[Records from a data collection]
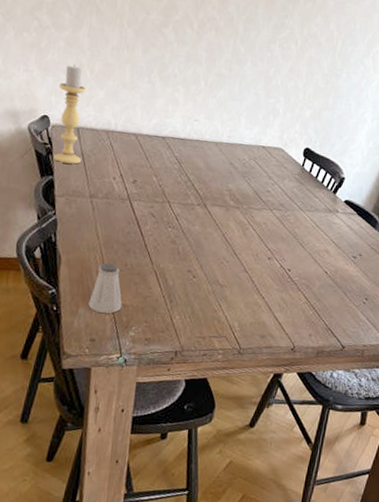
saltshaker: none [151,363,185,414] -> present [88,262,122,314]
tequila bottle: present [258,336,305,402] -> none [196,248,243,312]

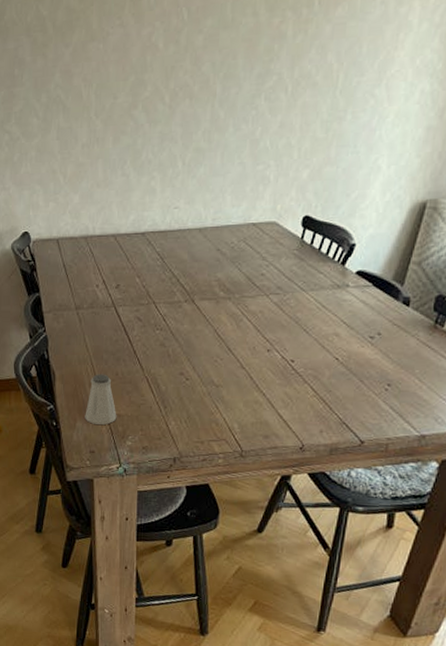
candle holder: present [53,65,87,164] -> none [35,173,63,278]

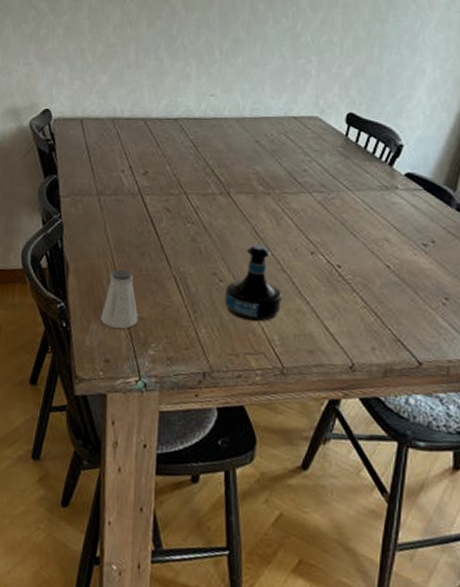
tequila bottle: none [191,345,241,413] -> present [225,244,282,322]

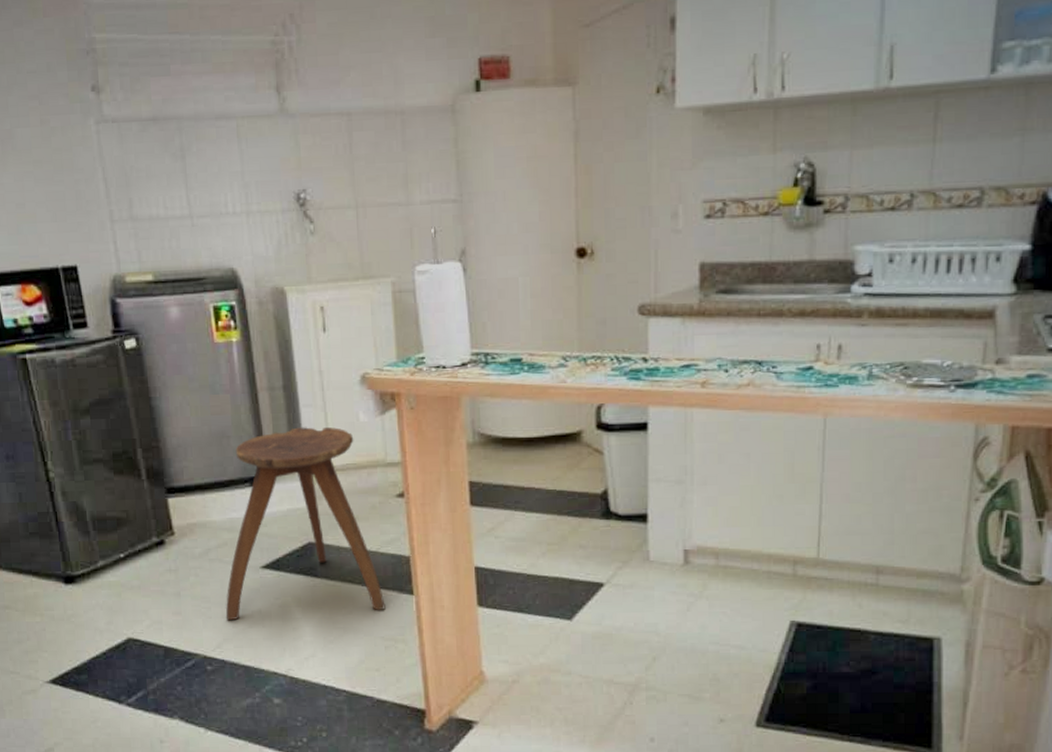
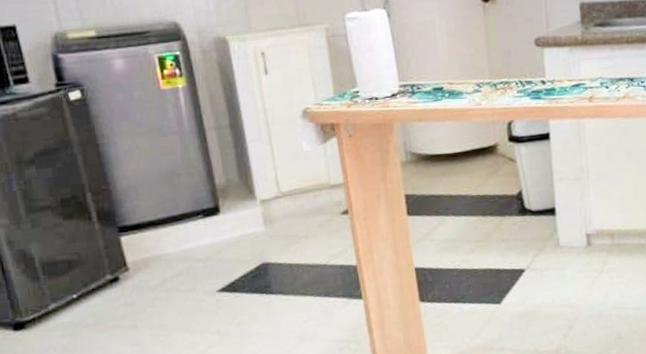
stool: present [225,427,386,621] -> none [184,158,338,345]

▶ Task statement: Without any pictures, please write out the lines from the one containing "tequila bottle: none" through the final line of the data, exactly and inclusive of both ends.

▶ Result below:
tequila bottle: none [191,345,241,413] -> present [225,244,282,322]

stool: present [225,427,386,621] -> none [184,158,338,345]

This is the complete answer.